As to how the Wong-Orantes transformed into one of the world’s top liberos, she points to her background as a beach volleyball player. She began competing at age 8, and her first partner was Sara Hughes, a star on the AVP Pro Tour who also won two NCAA titles with USC.

“I think having that background and just the court awareness that beach volleyball forces you to have allowed me to really have a good read on the game,” said Wong-Orantes. “I think that’s what makes a great libero is just reading and always being reactive towards the ball.”
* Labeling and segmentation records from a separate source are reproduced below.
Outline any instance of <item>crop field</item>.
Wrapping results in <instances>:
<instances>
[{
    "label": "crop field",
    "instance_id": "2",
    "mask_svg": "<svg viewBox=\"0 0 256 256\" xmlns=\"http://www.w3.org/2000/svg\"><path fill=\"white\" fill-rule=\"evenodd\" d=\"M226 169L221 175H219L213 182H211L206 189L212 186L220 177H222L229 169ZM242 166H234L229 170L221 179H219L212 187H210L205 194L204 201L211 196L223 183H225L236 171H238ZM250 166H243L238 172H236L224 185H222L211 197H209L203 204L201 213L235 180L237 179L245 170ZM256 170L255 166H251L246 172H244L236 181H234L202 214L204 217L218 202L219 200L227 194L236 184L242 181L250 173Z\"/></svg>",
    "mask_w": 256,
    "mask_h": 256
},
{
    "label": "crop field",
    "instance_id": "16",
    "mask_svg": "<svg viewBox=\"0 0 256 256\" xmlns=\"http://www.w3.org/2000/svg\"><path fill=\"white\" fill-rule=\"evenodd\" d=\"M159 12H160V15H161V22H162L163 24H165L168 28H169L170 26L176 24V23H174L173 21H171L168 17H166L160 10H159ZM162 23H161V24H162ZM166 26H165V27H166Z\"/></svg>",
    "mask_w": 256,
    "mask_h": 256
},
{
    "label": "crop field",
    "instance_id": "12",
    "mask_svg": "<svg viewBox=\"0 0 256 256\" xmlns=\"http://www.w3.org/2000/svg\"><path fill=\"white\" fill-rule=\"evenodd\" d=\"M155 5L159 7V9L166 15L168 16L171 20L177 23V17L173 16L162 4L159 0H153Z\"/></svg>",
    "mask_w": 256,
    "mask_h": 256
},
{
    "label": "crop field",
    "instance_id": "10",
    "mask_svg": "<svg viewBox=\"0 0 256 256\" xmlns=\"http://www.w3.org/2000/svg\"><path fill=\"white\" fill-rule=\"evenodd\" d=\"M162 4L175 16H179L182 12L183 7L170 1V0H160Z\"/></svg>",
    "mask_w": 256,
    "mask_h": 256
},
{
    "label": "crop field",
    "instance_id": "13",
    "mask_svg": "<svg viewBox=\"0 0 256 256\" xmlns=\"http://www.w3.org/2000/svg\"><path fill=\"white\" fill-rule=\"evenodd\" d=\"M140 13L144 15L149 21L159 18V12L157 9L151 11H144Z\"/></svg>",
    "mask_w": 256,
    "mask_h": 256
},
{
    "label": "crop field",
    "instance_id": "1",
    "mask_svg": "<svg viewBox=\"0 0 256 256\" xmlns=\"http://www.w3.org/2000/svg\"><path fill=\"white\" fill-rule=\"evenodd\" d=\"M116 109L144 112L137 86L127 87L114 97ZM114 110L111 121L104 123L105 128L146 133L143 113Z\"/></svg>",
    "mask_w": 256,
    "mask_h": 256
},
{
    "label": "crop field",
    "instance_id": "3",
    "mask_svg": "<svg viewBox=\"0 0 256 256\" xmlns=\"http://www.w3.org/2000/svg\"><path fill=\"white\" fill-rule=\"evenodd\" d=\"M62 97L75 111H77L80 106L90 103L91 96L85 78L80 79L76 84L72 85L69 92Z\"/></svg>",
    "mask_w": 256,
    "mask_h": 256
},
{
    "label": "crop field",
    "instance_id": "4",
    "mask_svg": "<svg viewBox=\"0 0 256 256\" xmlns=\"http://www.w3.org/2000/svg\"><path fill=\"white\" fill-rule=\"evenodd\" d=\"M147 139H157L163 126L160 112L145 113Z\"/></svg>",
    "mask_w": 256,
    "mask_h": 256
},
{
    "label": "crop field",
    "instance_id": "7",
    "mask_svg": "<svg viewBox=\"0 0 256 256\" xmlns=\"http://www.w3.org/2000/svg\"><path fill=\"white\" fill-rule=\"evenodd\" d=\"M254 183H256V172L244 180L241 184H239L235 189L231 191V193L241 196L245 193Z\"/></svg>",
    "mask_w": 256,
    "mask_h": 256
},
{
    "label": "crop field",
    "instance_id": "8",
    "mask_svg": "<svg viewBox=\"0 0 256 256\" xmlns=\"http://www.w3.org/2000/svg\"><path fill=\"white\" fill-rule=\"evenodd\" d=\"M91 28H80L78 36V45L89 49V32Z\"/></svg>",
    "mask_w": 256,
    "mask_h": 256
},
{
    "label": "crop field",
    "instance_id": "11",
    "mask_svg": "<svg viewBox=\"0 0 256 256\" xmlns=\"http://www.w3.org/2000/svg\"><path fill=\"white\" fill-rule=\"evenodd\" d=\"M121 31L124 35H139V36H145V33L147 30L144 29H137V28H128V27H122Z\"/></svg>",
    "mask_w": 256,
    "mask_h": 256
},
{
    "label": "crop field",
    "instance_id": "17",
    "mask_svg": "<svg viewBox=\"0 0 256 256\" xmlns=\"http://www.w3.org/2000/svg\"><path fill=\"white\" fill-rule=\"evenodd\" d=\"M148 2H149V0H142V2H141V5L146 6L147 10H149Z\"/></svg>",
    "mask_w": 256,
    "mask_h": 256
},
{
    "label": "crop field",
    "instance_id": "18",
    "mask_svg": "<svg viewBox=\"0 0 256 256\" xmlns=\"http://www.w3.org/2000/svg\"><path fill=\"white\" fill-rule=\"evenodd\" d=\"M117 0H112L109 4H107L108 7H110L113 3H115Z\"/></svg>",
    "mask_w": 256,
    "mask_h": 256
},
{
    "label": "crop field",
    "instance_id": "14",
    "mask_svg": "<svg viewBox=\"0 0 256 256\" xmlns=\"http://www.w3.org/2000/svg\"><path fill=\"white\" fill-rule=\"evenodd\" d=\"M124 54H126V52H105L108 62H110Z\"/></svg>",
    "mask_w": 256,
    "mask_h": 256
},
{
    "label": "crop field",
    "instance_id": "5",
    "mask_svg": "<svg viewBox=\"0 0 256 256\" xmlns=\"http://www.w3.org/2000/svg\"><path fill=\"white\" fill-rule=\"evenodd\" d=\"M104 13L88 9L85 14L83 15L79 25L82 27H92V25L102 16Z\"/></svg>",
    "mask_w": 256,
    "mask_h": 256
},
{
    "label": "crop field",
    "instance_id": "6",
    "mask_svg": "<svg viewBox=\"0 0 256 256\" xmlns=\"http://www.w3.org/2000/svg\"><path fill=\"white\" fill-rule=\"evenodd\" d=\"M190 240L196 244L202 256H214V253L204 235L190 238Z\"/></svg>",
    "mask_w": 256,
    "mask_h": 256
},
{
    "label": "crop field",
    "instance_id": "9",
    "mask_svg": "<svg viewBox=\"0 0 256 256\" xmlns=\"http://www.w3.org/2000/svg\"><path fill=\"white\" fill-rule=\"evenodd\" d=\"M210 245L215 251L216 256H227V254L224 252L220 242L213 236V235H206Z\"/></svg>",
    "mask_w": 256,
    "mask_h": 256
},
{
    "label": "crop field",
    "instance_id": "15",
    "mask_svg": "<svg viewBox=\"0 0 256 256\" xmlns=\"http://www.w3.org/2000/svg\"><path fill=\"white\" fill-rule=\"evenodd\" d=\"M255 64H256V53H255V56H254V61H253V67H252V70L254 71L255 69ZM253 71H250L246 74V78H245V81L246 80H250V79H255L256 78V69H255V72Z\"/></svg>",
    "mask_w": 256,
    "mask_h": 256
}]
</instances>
Wong-Orantes also credits the assistance of mental coach Sue Enquist, a former UCLA softball coach and U.S. national team coach, who now helps teams work on their culture and relationships. Enquist began working with the U.S. volleyball team during the pandemic and has continued in her role ever since.

“We just worked on a lot of stuff within ourselves, within our program, how to communicate with each other off the court, and I think that honestly propelled us into such a high, high level with how we worked with each other, and then that transferred onto the court,” explained Wong-Orantes, who noted the team has Enquist on speed dial while at the World Championship. “I really commend Sue. I just really give a lot of praise to her because I think our culture was never bad, but I think [she] just transformed into a different level.”

2022-09-26 - FIVB Volleyball Womens World Championship 2022 - Day 4
ARNHEM, NETHERLANDS – Justine Wong-Orantes (far right) poses for a photo with her U.S. teammates after defeating Canada at the 2022 FIVB Volleyball Women’s World Championship on September 26, 2022. (Photo by Rene Nijhuis/Orange Pictures/BSR Agency/Getty Images)

Wong-Orantes said she and her U.S. teammates are on their toes for the world championships, which features twice as many teams (24) as the Olympics and a “more grueling” format.

“It’s going to be a long tournament, and I think we’re really going to need all 14 of us that are here. I’m pretty certain that, at any given moment, someone’s going to be called on and someone’s going to need to step up in big moments.”